Suo Chao is a fictional character in Water Margin, one of the Four Great Classical Novels in Chinese literature. Nicknamed "Impatient Vanguard", he ranks 19th among the 36 Heavenly Spirits, the first third of the 108 Stars of Destiny.

Background
The novel depicts Suo Chao as seven chi tall and striking in appearance with a round face, big ears, squarish mouth and a beard which nearly obscures his face. He is a senior military officer under the prefect Governor Liang Shijie of Daming Prefecture (present-day Daming County, Hebei). As he is impatient in battles, often charging ahead of his men, he is nicknamed "Impatient Vanguard". His combat weapon is a large glazed battle axe.

Contest with Yang Zhi
Yang Zhi, exiled to Daming prefecture as a mitigated sentence for killing a street nuisance in the imperial capital Dopngjing, catches the attention of Liang Shijie. Liang knows he is a good warrior and wants to tap his service. He arranges for Yang to joust with Zhou Jin, one of his better officers, confident that Yang would prove himself deserving of a post in front of all his military men. As expected, Yang beats Zhou Jin easily. Feeling humiliated by the outright defeat of his martial arts student, Suo Chao steps forward and challenges Yang Zhi to a duel. Liang approves the fight. Neither Suo nor Yang could beat the other in the horseback contest. Impressed by their dazzling fight, Liang promotes them to the same rank.

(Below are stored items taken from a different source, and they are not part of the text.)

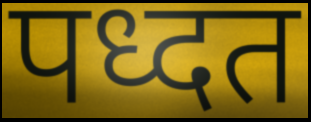
पध्दत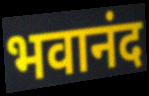
भवानंद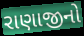
રાણાજીનો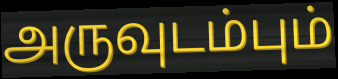
அருவுடம்பும்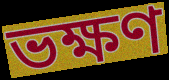
ভক্ষণ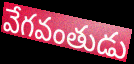
వేగవంతుడు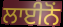
ਲਾਈਨੋਂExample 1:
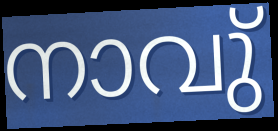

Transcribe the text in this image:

നാവു്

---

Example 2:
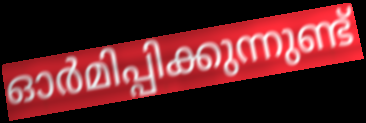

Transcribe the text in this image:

ഓർമിപ്പിക്കുന്നുണ്ട്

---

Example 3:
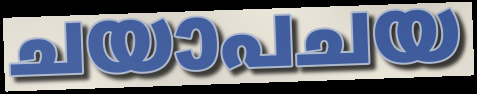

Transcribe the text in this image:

ചയാപചയ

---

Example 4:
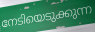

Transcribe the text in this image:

നേടിയെടുക്കുന്ന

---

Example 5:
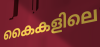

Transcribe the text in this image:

കൈകളിലെ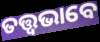
ତତ୍ତ୍ଵଭାବେ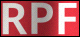
RPFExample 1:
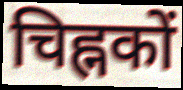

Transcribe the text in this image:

चिह्नकों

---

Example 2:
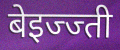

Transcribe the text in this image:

बेइज्ज्ती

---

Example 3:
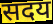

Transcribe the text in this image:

सदय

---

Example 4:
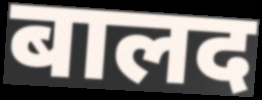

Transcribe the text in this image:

बालद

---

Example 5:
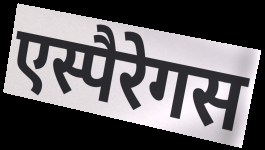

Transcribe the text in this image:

एस्पैरेगसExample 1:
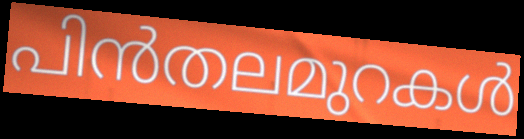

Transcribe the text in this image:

പിൻതലമുറകൾ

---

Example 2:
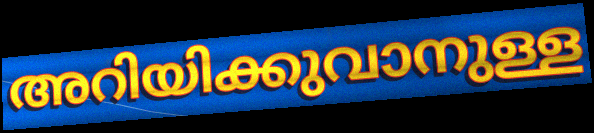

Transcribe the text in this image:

അറിയിക്കുവാനുള്ള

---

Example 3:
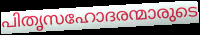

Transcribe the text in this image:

പിതൃസഹോദരന്മാരുടെ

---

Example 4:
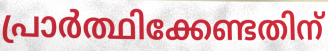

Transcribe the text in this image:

പ്രാർത്ഥിക്കേണ്ടതിന്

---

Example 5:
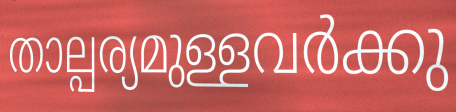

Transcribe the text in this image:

താല്പര്യമുള്ളവർക്കു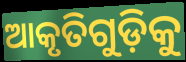
ଆକୃତିଗୁଡ଼ିକୁ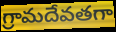
గ్రామదేవతగాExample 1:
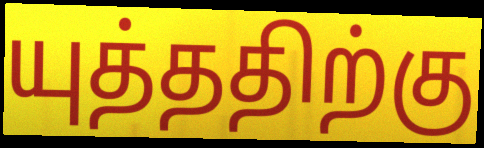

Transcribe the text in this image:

யுத்ததிற்கு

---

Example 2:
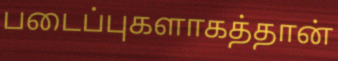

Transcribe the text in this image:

படைப்புகளாகத்தான்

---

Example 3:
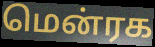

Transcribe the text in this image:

மென்ரக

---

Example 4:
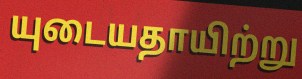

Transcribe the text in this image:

யுடையதாயிற்று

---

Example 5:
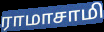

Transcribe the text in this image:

ராமாசாமிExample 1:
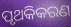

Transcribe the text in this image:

Suo and Yang become good friends.

Becoming an outlaw
Liangshan Marsh's Song Jiang leads a military attack on Daming to rescue Lu Junyi and Shi Xiu, who are imprisoned by Liang Shijie. Suo Chao comes out to battle with Liangshan's Qin Ming on horseback. Han Tao fires an arrow, injuring Suo  in his left arm and forcing him to retreat into the city.

The Liangshan force returns to the marsh for some time as Song Jiang has fallen critically ill. Upon recovery, Song returns with his troops for a second attack. It is winter and has been snowing hard. Song comes out of his camp, pretending to survey the enemy's fortification work. Seeing that Song is thinly protected, Suo Chao charges out of the city and chases after him. The pursuit leads him to a pit covered with snow. Suo falls into it and is captured. Song Jiang treats him with his respect, convincing him to join Liangshan.

Campaigns and death
Suo Chao is appointed as one of the Eight Tiger Cub Vanguard Generals of the Liangshan cavalry after the 108 Stars of Destiny came together in what is called the Grand Assembly. He participates in the campaigns against the Liao invaders and rebel forces in Song territory following amnesty from Emperor Huizong for Liangshan.

In the battle of Hangzhou in the campaign against Fang La, Suo Chao attacks the city‘s north gate, where he runs into the enemy general Shi Bao. Feigning defeat, Shi lures Suo to chase him. Then he suddenly turns back and kills Suo Chao, who is caught off guard. After Fang's rebellion is snuffed out, Suo Chao is awarded the posthumous title "Martial Gentleman of Loyalty" ().